TL;DRKalshi built a forward curve for GPU compute costs using prediction market contracts, joining CME and ICE in financialising AI infrastructure.
Kalshi, the prediction markets exchange, has built a forward curve that tracks the future price of computing power, joining a growing list of exchanges and index operators trying to turn GPU rental costs into a standardised financial instrument. The tool uses weekly and monthly event contracts related to compute prices, extending up to a year into the future. An algorithm then stitches those contracts into a single curve that can serve as a reference for futures, options, and other derivatives.
“We are using prediction markets to build the forward curve, which will provide the market a view of what compute costs will be in the future for different grades and time-frames of GPUs,” Udesh Jha, Kalshi’s chief risk officer, told Bloomberg.
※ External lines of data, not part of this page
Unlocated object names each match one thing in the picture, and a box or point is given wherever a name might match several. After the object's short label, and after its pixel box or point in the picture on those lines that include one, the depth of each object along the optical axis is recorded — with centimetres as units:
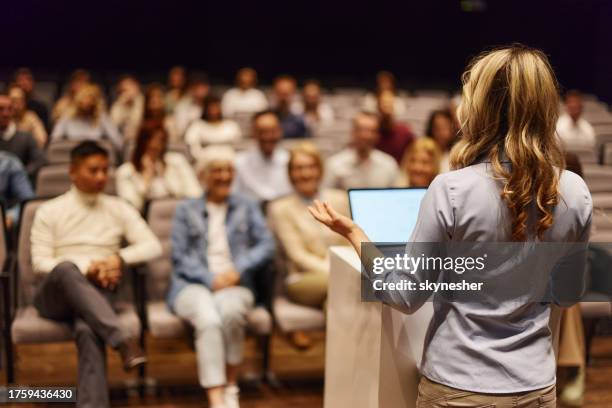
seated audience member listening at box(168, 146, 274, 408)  345
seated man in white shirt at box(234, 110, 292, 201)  523
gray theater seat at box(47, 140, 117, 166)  550
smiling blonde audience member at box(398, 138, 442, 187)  412
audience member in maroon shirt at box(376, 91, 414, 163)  614
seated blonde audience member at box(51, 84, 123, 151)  619
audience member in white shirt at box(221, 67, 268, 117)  876
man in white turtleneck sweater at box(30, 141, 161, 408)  323
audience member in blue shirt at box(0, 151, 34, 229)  458
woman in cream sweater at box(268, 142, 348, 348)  369
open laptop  233
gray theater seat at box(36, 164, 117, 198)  461
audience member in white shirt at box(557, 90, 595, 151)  505
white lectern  214
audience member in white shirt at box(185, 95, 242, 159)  646
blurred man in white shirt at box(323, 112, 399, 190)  502
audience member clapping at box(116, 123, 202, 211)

Forward curves are a staple of commodity markets, used to plot expected future prices of everything from crude oil to natural gas to interest rates. The fact that one now exists for GPU rental costs says something about how far compute has travelled toward becoming a commodity in its own right.
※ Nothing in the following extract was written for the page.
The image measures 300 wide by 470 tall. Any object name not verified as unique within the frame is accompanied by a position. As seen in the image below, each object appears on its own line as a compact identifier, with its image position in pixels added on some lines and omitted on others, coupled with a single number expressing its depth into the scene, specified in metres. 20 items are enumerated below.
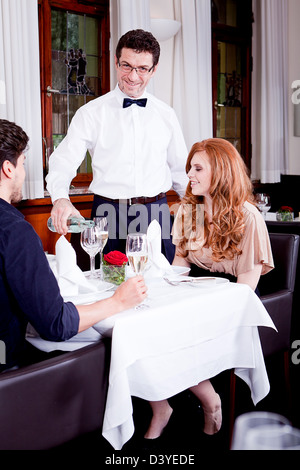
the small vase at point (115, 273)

Kalshi is not the only exchange moving on compute. CME Group announced compute futures in May, partnering with Silicon Data to build contracts linked to an index tracking the hourly cost of renting high-end GPUs. Days later, Intercontinental Exchange said it would team with Ornn to launch its own cash-settled compute futures, making at least three serious entrants in the race to establish the benchmark contract for AI computing power.